Traefik
Purpose
Traefik is Lumie's active ingress controller. This page is a reference document for where Traefik is configured, how it receives traffic from OCI, how app Ingress objects attach middleware, and what operators should verify when edge routing changes.
Source Paths
| Path | Role |
|---|---|
lumie-infra/platform/traefik-config/argocd.yaml | Argo CD application that manages the Traefik patch |
lumie-infra/platform/traefik-config/helmchartconfig.yaml | HelmChartConfig for the k3s-bundled Traefik addon |
lumie-infra/provision/terraform/nlb_0214.tf | TCP 443 passthrough from OCI NLB to workers |
lumie-infra/applications/lumie/backend/manifests/strip-prefix.yaml | Production /api strip middleware |
lumie-infra/applications/lumie/develop/common-values.yaml | Dev API ingress split and /api/grading strip middleware |
lumie-infra/applications/lumie/frontend/manifests/ingress.yaml | Main frontend ingress |
lumie-infra/applications/lumie/frontend/manifests/www-redirect.yaml | Traefik redirect middleware for www |
lumie-infra/applications/lumie/frontend/manifests/custom-domain.example.yaml | Per-domain custom-domain ingress contract |
Public Surface
Traefik is not deployed as a standalone chart here.

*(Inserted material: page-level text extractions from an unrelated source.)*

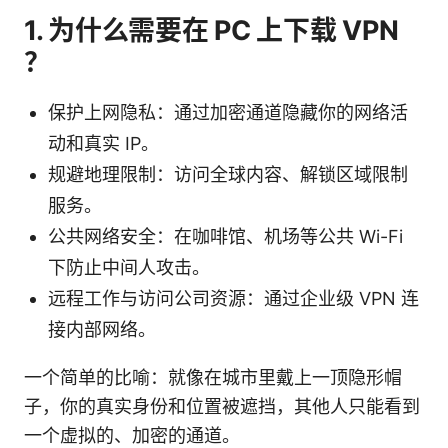
1. 为什么需要在 PC 上下载 VPN
？
保护上网隐私：通过加密通道隐藏你的网络活
动和真实 IP。
规避地理限制：访问全球内容、解锁区域限制
服务。
公共网络安全：在咖啡馆、机场等公共 Wi-Fi
下防止中间人攻击。
远程工作与访问公司资源：通过企业级 VPN 连
接内部网络。
一个简单的比喻：就像在城市里戴上一顶隐形帽
子，你的真实身份和位置被遮挡，其他人只能看到
一个虚拟的、加密的通道。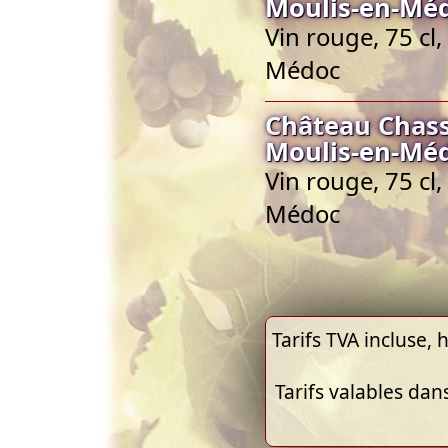
Moulis-en-Mé
Vin rouge, 75 cl
Médoc
Château Chass
Moulis-en-Mé
Vin rouge, 75 cl
Médoc
Tarifs TVA incluse, h
Tarifs valables dan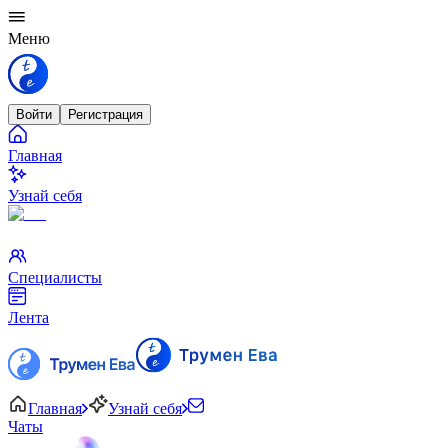
Меню
Войти
Регистрация
Главная
Узнай себя
Специалисты
Лента
Главная
Узнай себя
Чаты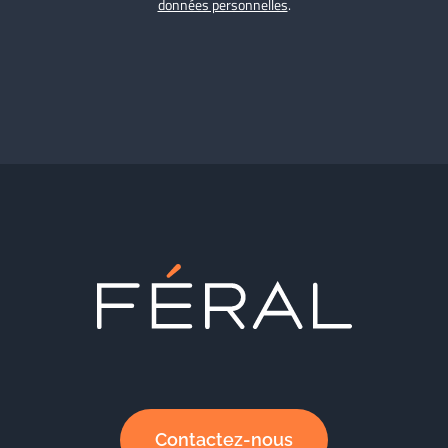
données personnelles
.
Contactez-nous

The active object is the k3s addon HelmChartConfig named traefik in kube-system.
| Surface | Contract |
|---|---|
| Listener ports | web and websecure entrypoints on the bundled addon |
| External path | OCI NLB forwards TCP 443 to worker nodes |
| Ingress class | traefik |
| Route sources | Standard Kubernetes Ingress objects plus Traefik CRD Middleware |
| TLS termination | At Traefik using cert-manager-managed secrets referenced by ingress rules |
Runtime Flow
K3s Addon Patch
The repo-managed Traefik configuration is currently a timeout patch:
# lumie-infra/platform/traefik-config/helmchartconfig.yaml
ports:
web:
transport:
respondingTimeouts:
readTimeout: 1200s
writeTimeout: 1200s
idleTimeout: 600s
The same values are applied to websecure. The inline comment explains the reason: slow multi-gigabyte image uploads to Zot were hitting HTTP 499 through the default Traefik timeouts.
This is cluster-wide behavior. It is not scoped to Zot alone.
Ingress And Middleware Contract
Traefik behavior is driven by app manifests, not a centralized gateway config:
- Production backend traffic uses a
Middlewarethat strips/apibefore forwarding to the monolith's/v1/**routes. - The dev cluster uses two ingresses on
dev.lumie-infra.com, one for/api/gradingtograding-svcand one for/apitolumie-backend. - Frontend
wwwtraffic uses a TraefikredirectRegexmiddleware to sendwww.lumie-edu.comtolumie-edu.com. - White-label custom domains require one explicit
Ingressper domain so Traefik loads the correct TLS secret into its SNI store.
Ownership Boundaries
| Concern | Owner |
|---|---|
| Node-level ingress reachability | Terraform NLB resources |
| Traefik addon shape and timeouts | platform/traefik-config |
| Host and path routing | Individual application ingress manifests |
| TLS secret issuance | cert-manager and the referenced issuer |
| Auth and tenancy enforcement | Application code, not Traefik |
lumie-infra/AGENTS.md is explicit here: there is no active API gateway in front of Traefik, and auth headers such as X-Tenant-Slug remain an application concern.
Operational Notes
- The live cluster inspected on June 14, 2026 had a running
traefikpod inkube-systemand a liveHelmChartConfigmatching the checked-in timeout patch. - Dev ingress intentionally excludes the frontend app, so
https://dev.lumie-infra.com/returns404while/apiroutes work. - Because the main OCI NLB is layer-4 only, SNI handling and certificate selection are entirely Traefik responsibilities.
Failure Modes
| Failure point | Behavior |
|---|---|
| Timeout patch removed | Large Zot pushes can fail again with client disconnects |
| Middleware annotation missing | Backend sees /api/... instead of /v1/... and route handling breaks |
| Custom domain ingress omitted | Traefik serves the fallback self-signed cert for that hostname |
| Wrong ingress class | Rules exist in Git but are ignored by Traefik |
Verification
kubectl get helmchartconfig -n kube-system traefik -o yaml
kubectl get ingress -A
kubectl get middleware -A
kubectl logs -n kube-system deploy/traefik
rg -n "traefik|strip-api-prefix|redirectRegex|ingressClassName: traefik" \
lumie-infra/platform/traefik-config \
lumie-infra/applications/lumie